Unicode Normalization

EmEditor provides support for normalizing Unicode characters and sequences. One example of when text normalization is useful is if you have a dataset containing Unicode inputs from many sources. You may want to normalize all strings to a single form so that matching equivalent characters becomes easier.

UAX #15 Unicode Normalization Forms describes four algorithms for normalizing characters and sequences: canonical composition, canonical decomposition, compatibility composition, and compatibility decomposition.

Decomposition is the process of breaking a character into its smaller units. If we applied canonical decomposition to the single character ñ, a LATIN SMALL LETTER N WITH TILDE, and viewed the Character Code Value (Ctrl+I), it shows that sequence is now two characters, LATIN SMALL LETTER N; COMBINING TILDE. Canonical composition reverses the previous command.

All canonical equivalences are compatible, but not all compatible relations are canonically equivalent. Canonically equivalent forms are identical in appearance and meaning, like in the previous example with ñ.
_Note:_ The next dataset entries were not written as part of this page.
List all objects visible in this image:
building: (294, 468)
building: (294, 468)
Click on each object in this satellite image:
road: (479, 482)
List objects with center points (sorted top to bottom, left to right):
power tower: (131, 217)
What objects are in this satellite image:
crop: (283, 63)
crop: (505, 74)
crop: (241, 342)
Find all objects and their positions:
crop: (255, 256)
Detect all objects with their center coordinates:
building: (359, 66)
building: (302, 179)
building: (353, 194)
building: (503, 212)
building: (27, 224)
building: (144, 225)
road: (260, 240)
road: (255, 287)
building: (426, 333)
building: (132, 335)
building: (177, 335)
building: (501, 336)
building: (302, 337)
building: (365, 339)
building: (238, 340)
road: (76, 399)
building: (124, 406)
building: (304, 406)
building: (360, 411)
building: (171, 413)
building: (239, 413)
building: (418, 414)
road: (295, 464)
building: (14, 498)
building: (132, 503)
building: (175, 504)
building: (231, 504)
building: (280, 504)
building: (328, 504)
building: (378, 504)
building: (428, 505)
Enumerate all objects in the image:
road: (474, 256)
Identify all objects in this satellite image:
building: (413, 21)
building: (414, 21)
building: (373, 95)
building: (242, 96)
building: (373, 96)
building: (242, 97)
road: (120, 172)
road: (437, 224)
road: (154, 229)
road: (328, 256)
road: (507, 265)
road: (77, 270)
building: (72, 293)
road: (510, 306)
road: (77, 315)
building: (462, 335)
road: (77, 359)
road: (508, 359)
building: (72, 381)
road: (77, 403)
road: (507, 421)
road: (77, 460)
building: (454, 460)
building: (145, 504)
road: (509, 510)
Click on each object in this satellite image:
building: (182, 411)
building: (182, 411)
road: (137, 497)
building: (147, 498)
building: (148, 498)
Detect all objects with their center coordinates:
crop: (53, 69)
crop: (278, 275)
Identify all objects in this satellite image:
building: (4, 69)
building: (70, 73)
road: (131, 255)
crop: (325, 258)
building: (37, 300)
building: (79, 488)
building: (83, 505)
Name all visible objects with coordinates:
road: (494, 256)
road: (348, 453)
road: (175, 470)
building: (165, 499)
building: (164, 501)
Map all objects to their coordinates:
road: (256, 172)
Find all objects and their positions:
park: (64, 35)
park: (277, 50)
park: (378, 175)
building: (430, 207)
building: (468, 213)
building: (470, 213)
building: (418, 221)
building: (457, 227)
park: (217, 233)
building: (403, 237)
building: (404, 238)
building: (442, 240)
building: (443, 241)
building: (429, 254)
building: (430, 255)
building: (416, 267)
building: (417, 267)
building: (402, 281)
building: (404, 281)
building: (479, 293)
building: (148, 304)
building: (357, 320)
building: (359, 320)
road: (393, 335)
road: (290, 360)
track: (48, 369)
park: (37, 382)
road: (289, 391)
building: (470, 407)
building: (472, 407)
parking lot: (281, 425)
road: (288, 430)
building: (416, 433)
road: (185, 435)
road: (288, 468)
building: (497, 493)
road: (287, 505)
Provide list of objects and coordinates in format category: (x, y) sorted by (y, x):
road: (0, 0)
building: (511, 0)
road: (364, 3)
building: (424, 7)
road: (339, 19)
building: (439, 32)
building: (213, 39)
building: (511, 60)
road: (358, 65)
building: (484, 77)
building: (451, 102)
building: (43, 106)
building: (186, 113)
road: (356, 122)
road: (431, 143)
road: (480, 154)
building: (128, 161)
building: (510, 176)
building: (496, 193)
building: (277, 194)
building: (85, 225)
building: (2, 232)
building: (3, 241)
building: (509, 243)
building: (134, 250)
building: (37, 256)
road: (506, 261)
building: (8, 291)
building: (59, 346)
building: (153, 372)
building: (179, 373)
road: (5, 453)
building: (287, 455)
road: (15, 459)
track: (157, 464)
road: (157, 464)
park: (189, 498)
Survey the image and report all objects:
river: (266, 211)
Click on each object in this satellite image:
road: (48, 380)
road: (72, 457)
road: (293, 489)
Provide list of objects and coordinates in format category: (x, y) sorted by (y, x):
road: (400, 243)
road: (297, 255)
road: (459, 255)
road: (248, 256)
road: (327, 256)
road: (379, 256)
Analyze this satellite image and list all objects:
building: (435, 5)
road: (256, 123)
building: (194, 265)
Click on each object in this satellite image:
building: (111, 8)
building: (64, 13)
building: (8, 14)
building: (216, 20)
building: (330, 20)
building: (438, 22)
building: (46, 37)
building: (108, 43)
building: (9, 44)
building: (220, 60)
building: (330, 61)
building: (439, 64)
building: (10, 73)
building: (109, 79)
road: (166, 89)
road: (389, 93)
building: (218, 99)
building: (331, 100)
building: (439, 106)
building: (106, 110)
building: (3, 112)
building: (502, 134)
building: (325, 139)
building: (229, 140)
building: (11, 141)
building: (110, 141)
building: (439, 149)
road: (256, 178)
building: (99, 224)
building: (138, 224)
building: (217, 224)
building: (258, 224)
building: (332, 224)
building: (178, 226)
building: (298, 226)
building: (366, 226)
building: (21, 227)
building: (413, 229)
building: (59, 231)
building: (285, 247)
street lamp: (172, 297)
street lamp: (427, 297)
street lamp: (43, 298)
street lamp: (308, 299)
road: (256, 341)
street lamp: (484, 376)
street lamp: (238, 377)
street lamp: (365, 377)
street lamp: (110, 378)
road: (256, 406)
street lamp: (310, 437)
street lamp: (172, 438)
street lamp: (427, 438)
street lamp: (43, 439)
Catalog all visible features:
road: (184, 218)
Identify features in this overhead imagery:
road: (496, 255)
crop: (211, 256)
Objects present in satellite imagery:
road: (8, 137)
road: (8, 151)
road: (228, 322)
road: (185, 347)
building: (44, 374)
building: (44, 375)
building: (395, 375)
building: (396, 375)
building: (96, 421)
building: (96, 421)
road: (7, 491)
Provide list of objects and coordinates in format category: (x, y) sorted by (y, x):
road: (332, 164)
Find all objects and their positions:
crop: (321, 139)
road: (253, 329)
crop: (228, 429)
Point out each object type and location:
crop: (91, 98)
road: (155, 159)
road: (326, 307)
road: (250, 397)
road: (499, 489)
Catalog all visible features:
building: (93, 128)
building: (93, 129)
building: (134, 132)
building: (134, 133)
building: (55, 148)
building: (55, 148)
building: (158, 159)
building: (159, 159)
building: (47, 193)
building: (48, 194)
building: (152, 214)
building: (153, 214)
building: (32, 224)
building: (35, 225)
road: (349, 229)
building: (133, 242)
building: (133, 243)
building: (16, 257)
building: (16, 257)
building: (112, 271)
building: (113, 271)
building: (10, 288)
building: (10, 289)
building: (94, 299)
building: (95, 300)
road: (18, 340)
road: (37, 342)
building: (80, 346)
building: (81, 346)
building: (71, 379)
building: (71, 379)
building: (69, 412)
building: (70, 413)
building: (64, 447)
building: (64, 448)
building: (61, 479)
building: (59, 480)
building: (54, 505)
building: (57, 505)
On the other hand, two compatible forms may look slightly different and they only have the same meaning in certain contexts. ¼ and 1/4 are compatible forms but are not canonically equivalent. ¼ looks slightly different than 1/4. Whereas ¼ means “a quarter,” 1/4 sometimes means “one divided by four,” so they are only interchangeable in certain contexts.

The normalization commands are accessed through Convert > Encode/Decode.